The Rear Drive of the R 12
The BMW R 12 was the first BMW Model with a integrated drum brake into the rear drive. In 1935, far ahead of its time, this drive unit sets standards for numerous other models. The well-constructed housing did not have to be much improved compared to other components. Although the quality of the aluminum castings decreased over the years. Minor changes to the housing design makes it possible today to use the existing parts available in almost all years of construction.
On the pictures below you see one of these differences in case of the housing cover. Early Versions had a small sheet metal plate at the position of the input drive.
In the housing cover of the axle bolt was screwed. This bolt sits in a threaded bushing. These are left-hand threads, contrary to the direction of rotation of the wheel. The threads of the bushings are usually badly worn. It is recommended to replace this part, which is secured with two pins, as you can see on the pictures below.
A new threaded bushing needs to sit nice an tight. Very important that the pins that protect against movement when turning in and out of the axle bolt. New pins should sit nice and tight.
On the two fixture points of the Housing cover, the sidecar connection was placed. Solo machines got cover screws, as you can see on the picture below.
The strong housing was almost the same on every R 12.
The most important differences in the three produced main rear drive versions we know is about the gearing combination. The combination was depending on the usage of the motorcycle.
civil solo machines: 14/57
civil sidecar version: 12/57
military version (almost with sidecar): 11/57
We distinguish in the 3 gear combinations, as you can see in the picture below.
(left to right: 11/57 ; 12/57 ; 14/57)
All these three Versions where fitting in one and the same housing. Differences in the distances were compensated by spacer discs. Each cardan was fitted individually.
The original parts were typo-marked in the majority of cases.
In this case, input shaft and ring gear always formed a pair.
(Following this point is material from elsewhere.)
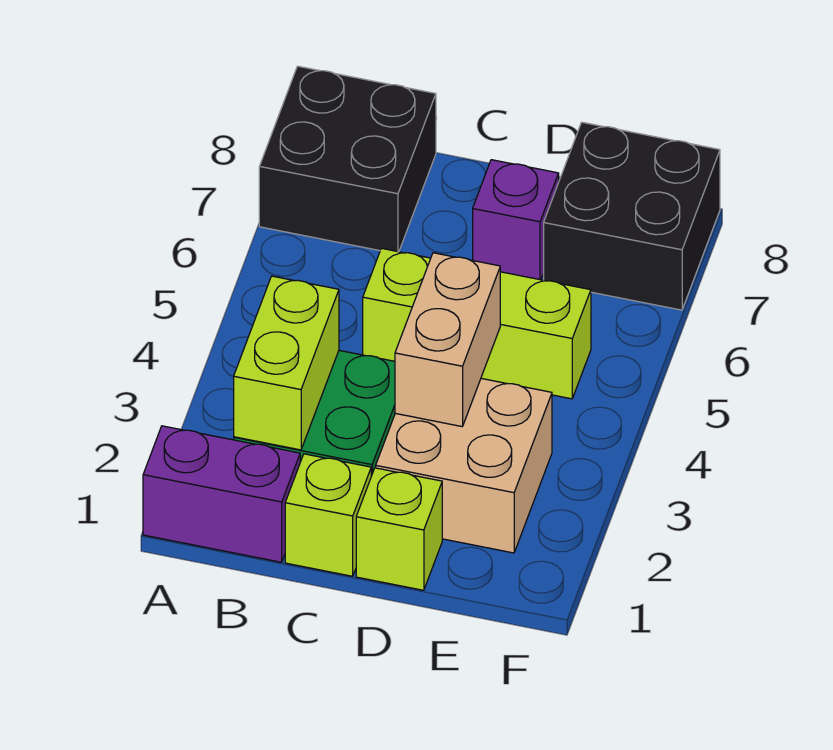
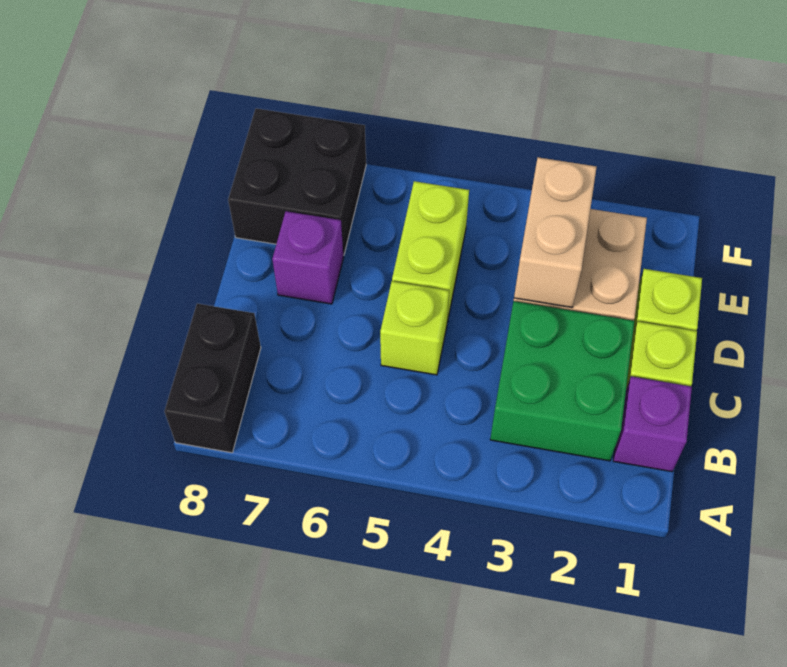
purple 1x2 brick [143,426,300,562] -> purple 1x1 brick [613,376,692,472]
black 2x2 brick [259,66,436,252] -> black 1x2 brick [164,304,261,453]
lime 1x2 brick [234,276,339,450] -> none
tan 1x2 brick [395,253,500,426] -> tan 1x2 brick turned to [514,157,596,307]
The combination of using different spare parts put together, some of which have already worn differently, is not recommended. In general, the gears form a unit. As can be seen in the picture below, the parts already formed an inseparable unit from the factory on.
Due to differences in the size tolerance, space problems in the housing may occur in some cases. That can be a Problem if a 14/57 gear set is to be installed in a housing that was originally delivered in 11/57.
The set screws have a M8 thread on the housing side and a M8x1 thread on the side for the nuts. Seal under the shaft flange was made of cork . The Seal for the shaft was originally made of leather. Today we can buy advanced replicas, which are made out of rubber which you can see below.
On the outside of the housing the gearing combination mark was stamped. But even that was not in all cases and the Layout was changing.
Drive shaft presses against the pinion. It is recommended to place a thin rubber between the screw head and the shaft and avoid damaging the pinion.
The pinion has two bearings. The main bearing as it was original is not available today. Alternatively, an axial deep groove ball bearing DIN 3304 can be used.
The second bearing is a special needle roller bearing that runs on the surface of the pinion. If the wear is not high only the needles can be replaced. Replicas are still available.
As you can see on the picture below, also replacement rings are an option. Nice and clean run is absolutely necessary!
The ring gear is mounted on a drive flange and attached by Ribe 8G or later Ribe 10K Screws. The two bearings on this part are also special and not available today. Original measurements are 85x45x15 mm. Today it is a option to use a DIN 6209 bearing, that has the measurements 85x45x19 and grind down 2,0 mm on each side with a surface grinder. Bearings that are produced on this way are available.
The Screws are fixed by a wire.
It is important to adjust the contact pattern of the teeth by correctly inserting the spacers on the end faces of the ball bearings from the drive flange.